Le projet a ensuite été généré/écrit en relation avec l’industriel, Plastic Omnium. Ce dernier portera le projet pendant la phase d’étude mais aussi lors du déploiement commercial du procédé, ceci afin d’optimiser les chances d’un transfert de technologie réussi.
Ce projet a été présenté une première fois en réponse à un appel à proposition du 6e PCRD (programme spécifique « Recherche pour les PME »), mais n’a pas été retenu pour financement.

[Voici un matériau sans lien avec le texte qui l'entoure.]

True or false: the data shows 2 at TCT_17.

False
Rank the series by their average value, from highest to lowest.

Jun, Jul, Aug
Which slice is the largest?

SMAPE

La solidité du partenariat a permis de remobiliser facilement les partenaires pour retravailler la proposition lorsqu’un nouvel appel plus adapté a été publié par la Commission européenne en 2007. Pour cette deuxième proposition, Jérôme SOTO a sollicité l’aide du Réseau Europe et a obtenu un financement de la Région pour la préparation du projet, notamment pour pouvoir rencontrer ses partenaires.

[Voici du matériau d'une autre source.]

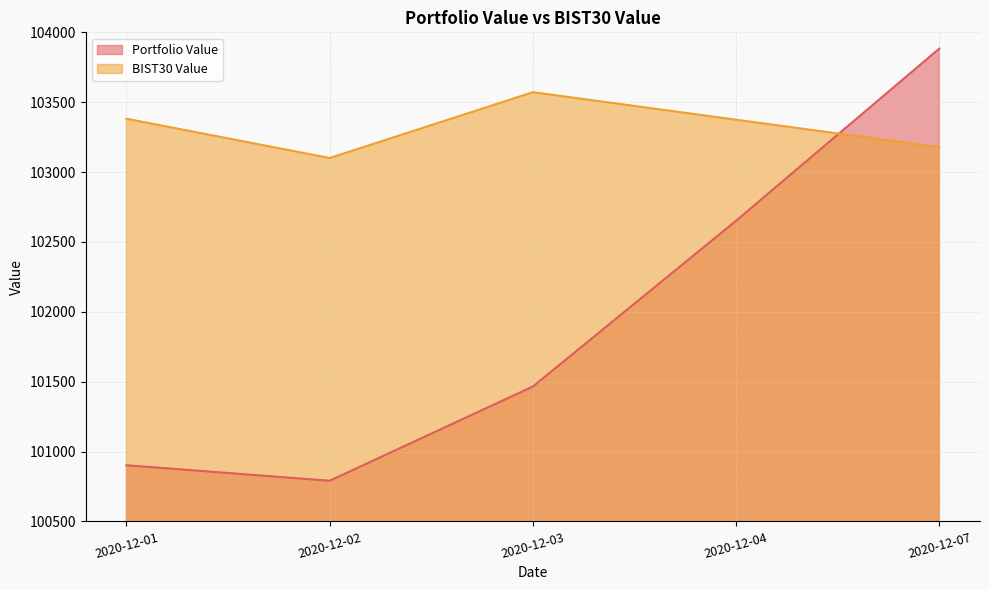

How many lines are shown in the chart?

2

Le projet est maintenant en cours de négociation, mais Jérôme SOTO est optimiste sur son fonctionnement futur : les partenaires se connaissent bien et la « phase d’observation » qui avait ralenti le démarrage de MNAA devrait être évitée. Chacun sait exactement qui est son interlocuteur, quelles sont ses compétences et quel est son degré d’implication.
Après que MNAA ait financé la mise en réseau des partenaires, EURECOMP va permettre de financer la recherche à proprement parler.
[1] Le terme INTERREG IVb est utilisé encore par certains espaces de coopération mais n’a plus de base légale. Avant 2007, INTERREG était un programme particulier de la CE pour mettre en œuvre sa politique régionale. Depuis 2007, l’ex INTERREG est fondu dans le règlement communautaire relatif au FEDER 2007-2013. Il n’existe donc plus légalement de programme spécifique intitulé INTERREG.